The Waltham-Lowell system was a labor and production model employed in the United States, particularly in New England, during the early years of the American textile industry in the early 19th century.
Made possible by inventions such as the spinning jenny, spinning mule, and water frame around the time of the American Revolution, the textile industry was among the earliest mechanized industries, and models of production and labor sources were first explored here.
The system used domestic labor, often referred to as mill girls, who came to the new textile centers from rural towns to earn more money than they could at home, and to live a cultured life in "the city". Their life was very regimented - they lived in company boardinghouses and were held to strict hours and a moral code.
As competition grew in the domestic textile industry and wages fell, strikes began to occur, and with the introduction of cheaper imported foreign workers by mid-century, the system proved unprofitable and collapsed.
The precursor to the Waltham-Lowell system was seen in Rhode Island, where British immigrant Samuel Slater set up his first spinning mills in the 1790s.
Slater drew on his British village experience to create a factory system called the "Rhode Island System," based on the customary patterns of family life in New England villages. Children aged 7 to 12 were the first employees of the mill; Slater personally supervised them closely. The first child workers were hired in 1790. It is highly unlikely that Slater resorted to physical punishment, relying on a system of fines. Slater first tried to staff his mill with women and children from afar, but that fell through due to the close-knit framework of the New England family. He then brought in whole families, creating entire towns. He provided company-owned housing nearby, along with company stores; he sponsored a Sunday School where college students taught the children reading and writing.
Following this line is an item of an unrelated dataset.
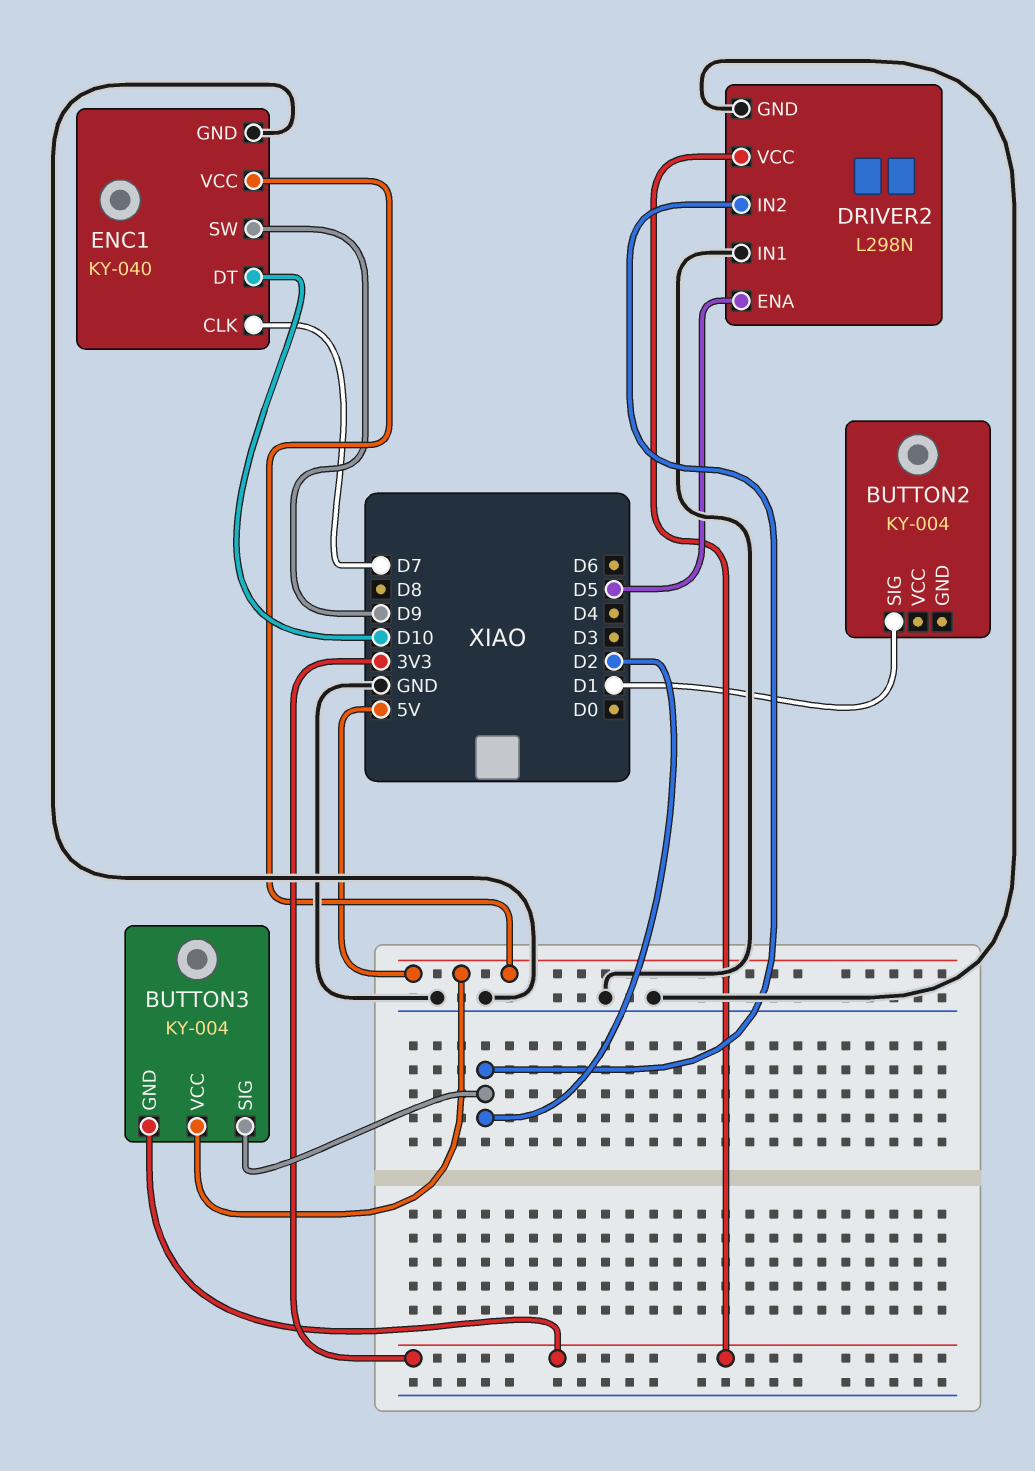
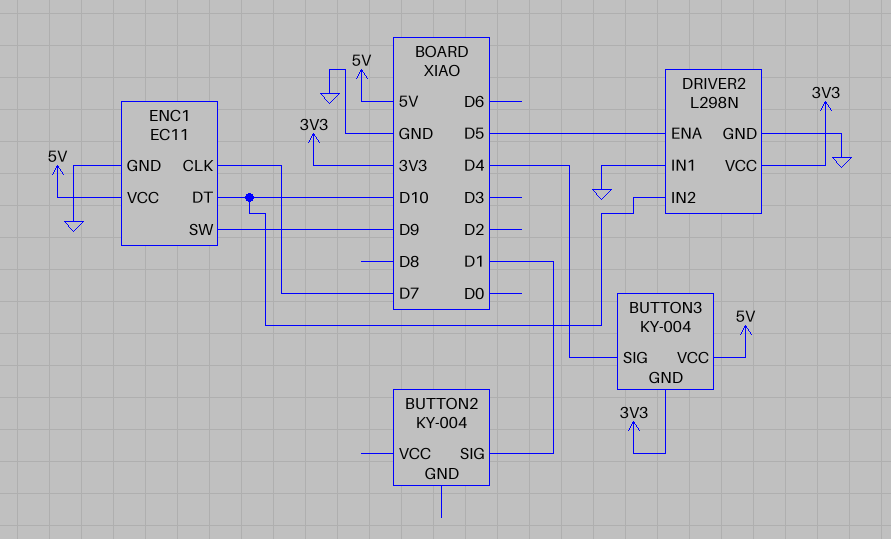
BUTTON3 pin SIG: D2 -> D4
DRIVER2 pin IN2: D2 -> D10
ENC1: KY-040 -> EC11

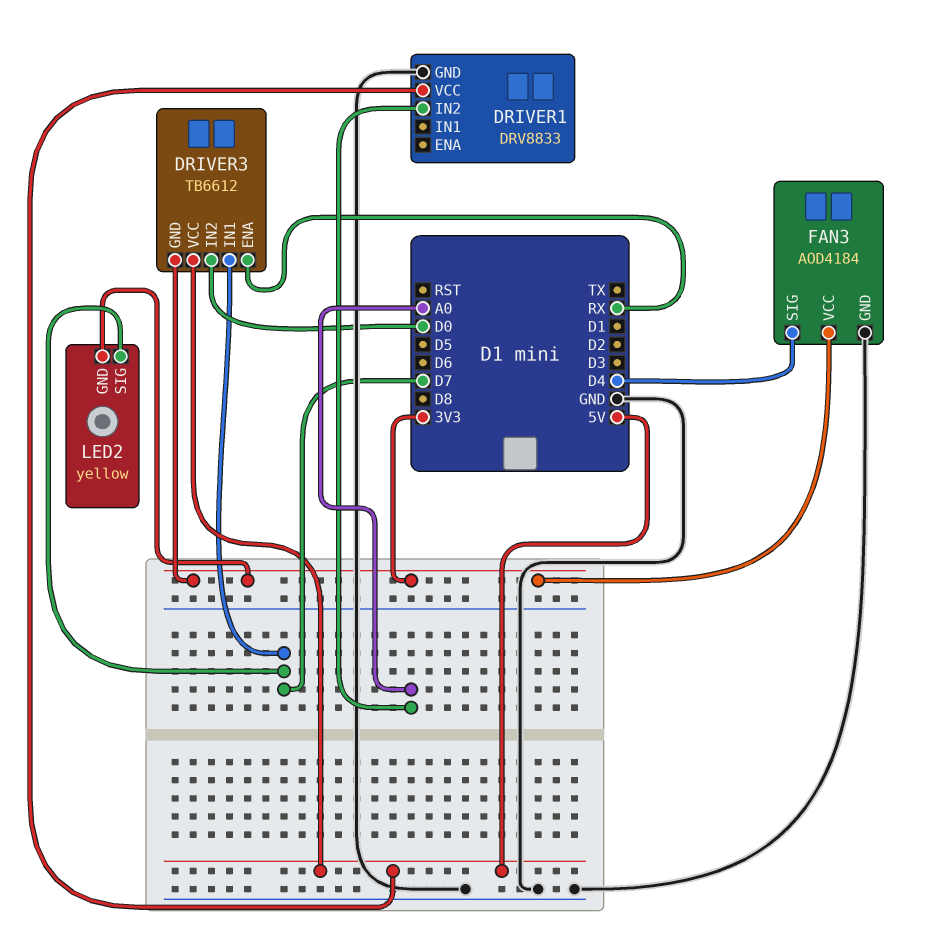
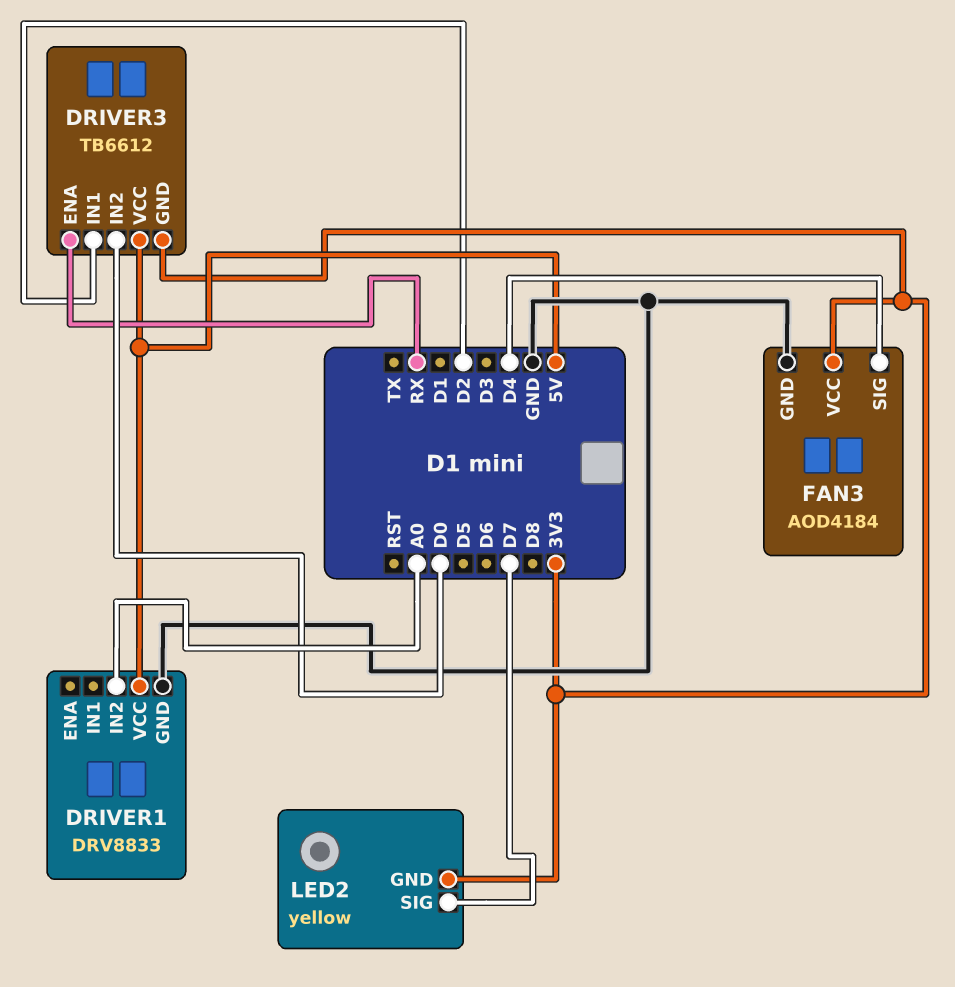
DRIVER3 pin IN1: D7 -> D2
The Waltham-Lowell system pioneered the use of a vertically integrated system. Here there was complete control over all aspects of production. Spinning, weaving, dying, and cutting were now completed in a single plant. This large amount of control made it so that no other company could interfere with production. The Waltham mill also pioneered the process of mass production. This greatly increased the scale of manufacturing. Water powered line shafts and belts now connected hundreds of power lines. The increase in manufacturing occurred so rapidly that there was no localized labor supply in the early 19th century that could have sufficed. Lowell solved this problem by hiring young women.